Es ist Reisezeit

Natürlich wäre es das Einfachste, den Standardsatz raus zu kramen, also von wegen „schönste Zeit des Jahres“. Dann empfehlen, doch mal wieder die Seele baumeln zu lassen und an die Sonnencreme mit Lichtschutzfaktor 300 zu erinnern. Und schon wäre das Thema „Reisezeit“ eigentlich abgehakt. Aber so einfach ist es nicht mehr, seit sich zum letzten Mal junge Menschen mit einem kleinen Rucksack und zwei Gramm einer verbotenen Substanz an irgendeine Autobahnauffahrt gestellt haben.

Denn erstens wird es heutzutage umgehend geahndet, wenn man sich an einer Autobahnauffahrt hinstellt. Und außerdem haben sich die Bedürfnisse elementar verändert. Das fängt damit an, dass die Reiseziele andere geworden sind. Für eine Woche „Malle“, immer noch deutsche Exklave auf spanischem Boden, braucht man halt was anderes als für drei Wochen Sri Lanka oder Toskana. Oder haben Sie schon einmal davon gehört, dass ein Malle-Urlauber eine Staffelei, Acrylfarben und Leinwände dabei hatte? Na also.

Und außerdem sind die Zeiten längst vorbei, wo man einfach wo hinfuhr, um sich Land und Leute anzuschauen und zu erholen. Jetzt muss Urlaub ein Event sein. Oder mindestens geil. Man muss sich sehen lassen können, auch wenn man selber nicht alles sehen will. Weshalb die wichtigste Frage lautet: Welche Sonnenbrillen nehme ich mit?

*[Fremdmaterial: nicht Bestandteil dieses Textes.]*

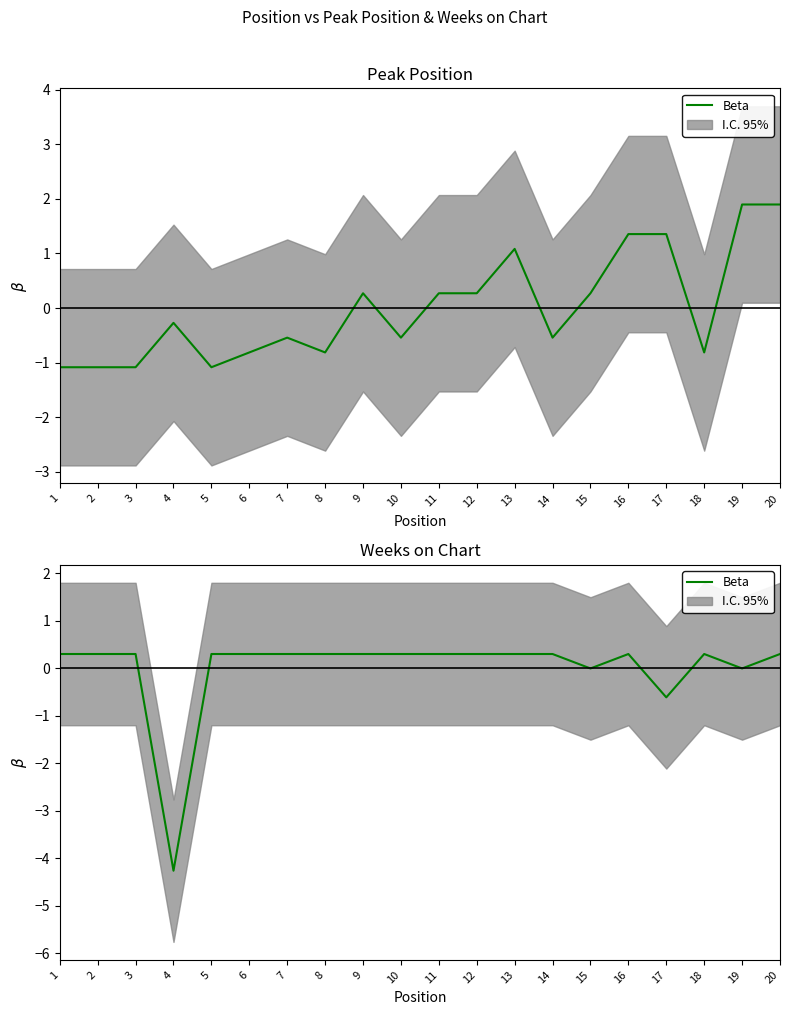

What is the sum of the values at 11 and 2?

0.6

Und damit sind wir schon beim Kern der Sache. Nämlich der Checkliste. Es geht nicht mehr ohne. Haben Sie sich schon einmal angeschaut, was Ihnen der Apotheker empfiehlt, in den Urlaub mitzunehmen? Das können Sie wirklich nicht alles im Kopf behalten. Und dann die Kleiderfrage. Mal abgesehen davon, dass Mann dann meistens doch drei Wochen lang in derselben Bermudashort rumläuft, irgendetwas mit Krokodil drauf oder drei Streifen muss trotzdem in seinem Koffer sein.

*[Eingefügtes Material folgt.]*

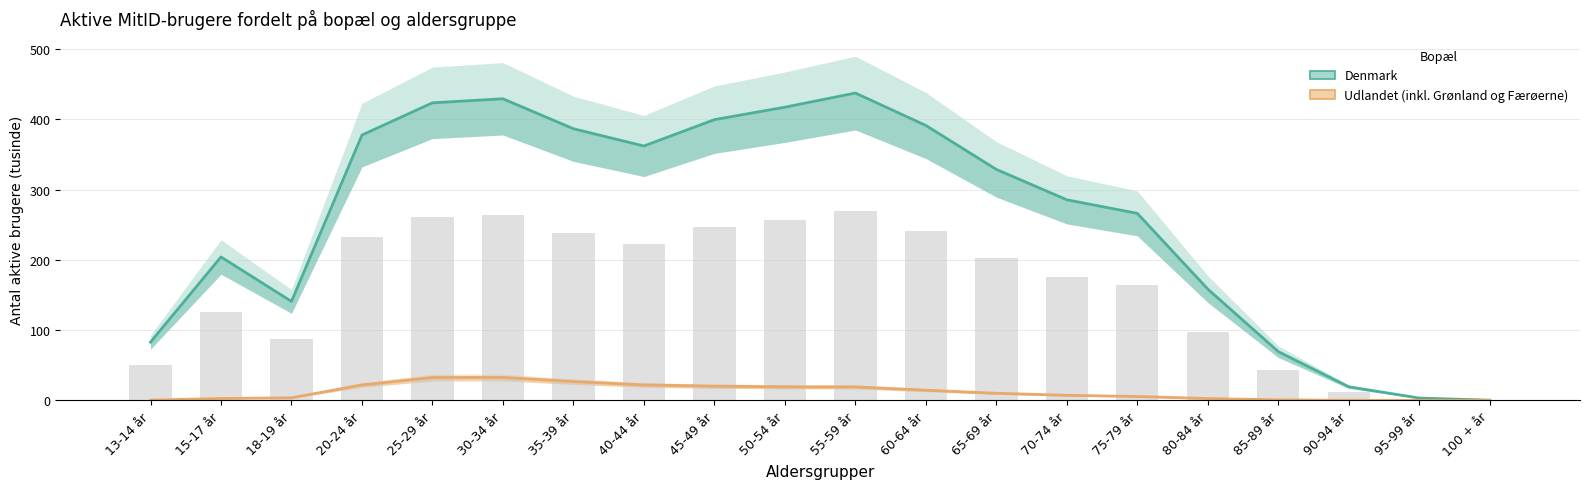

Which series has the widest spread of values?

Denmark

Wohingegen Frauen berechtigterweise wirklich keine Lust haben, in einer Jogginghose über die mondbeschienene Strandpromenade zu schlendern. Dafür lieber streng auf das Gewicht des Koffers achten und lieber das winzige Top mitnehmen. Womit wir trotzdem schon vier weitere Seiten zusammen hätten. Wenn’s gut geht.

Aber dann: Die Technik! Alleine schon die ganzen Ladegeräte. Schließlich nimmt man ja das i-Phone nicht an den Strand mit, dafür hat man ein älteres Handy. Außerdem muss selbstverständlich das Netbook dabei sein, ein Tablet, eine Digicam und für die Kinder natürlich die Spielebox. Macht noch mal vier Seiten. Wem übrigens diese Begriffe nichts sagen, kann sich freuen. Er gehört zweifelsohne zu jener Spezies, die sich noch mit anderen Menschen unterhält.

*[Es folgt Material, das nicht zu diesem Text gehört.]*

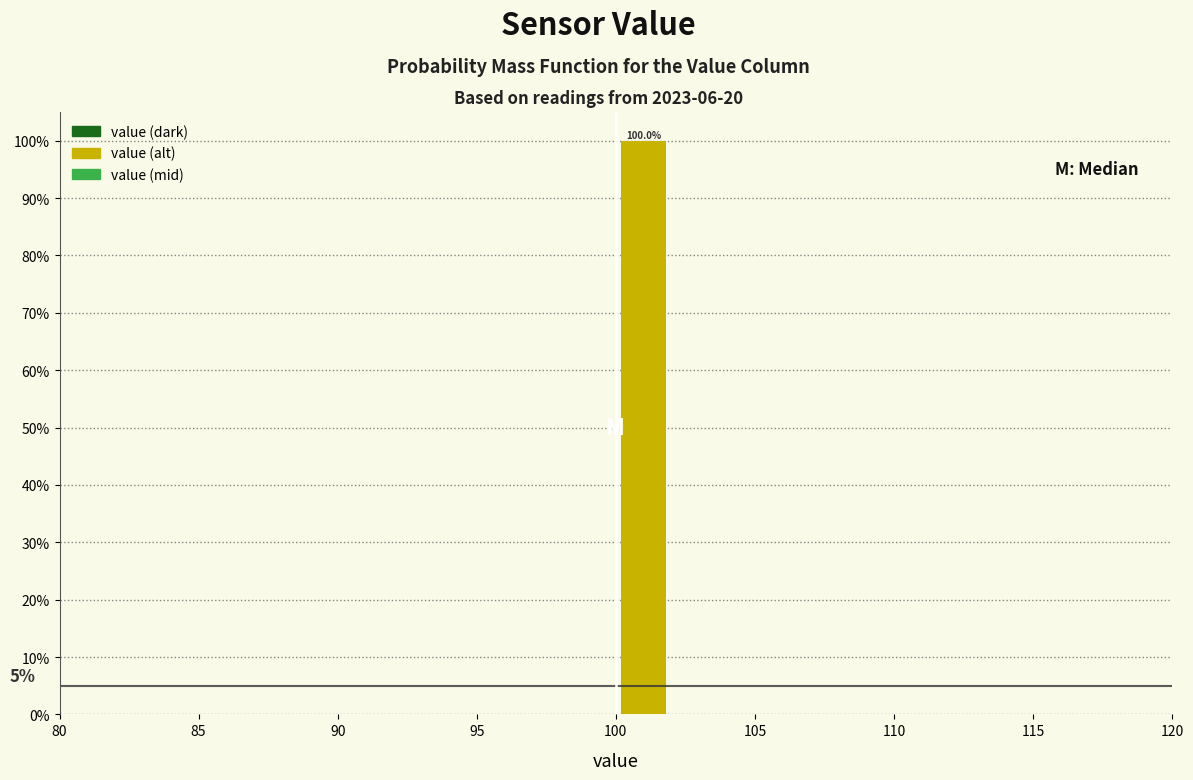

Which range on the x-axis has the tallest bar?

100 to 102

Und jetzt natürlich noch die Checkliste für all die Dinge, die zu Hause zu regeln sind. Lagerauftrag für Post, Kühlschrank abtauen, Stecker rausziehen (Gewitter!!!), Blumen-Betreuung organisieren …und so weiter und so weiter. Womit unsere Urlaubs-Checkliste auf mindestens zwölf Seiten oder mehr angewachsen wäre.

Auf denen hoffentlich als Erstes der wichtigste Punkt steht: Wer die Flugtickets hat. Und vor allem: Wo! Damit es am Flughafen nicht zu dem Klassiker kommt, und er zu ihr oder sie zu ihm sagt: Ich habe gedacht, du hast sie eingesteckt!?! Deshalb meine Empfehlung: Eine Checkliste, auf der alle Punkte erfasst sind, die auf der Urlaubs-Checkliste stehen sollten.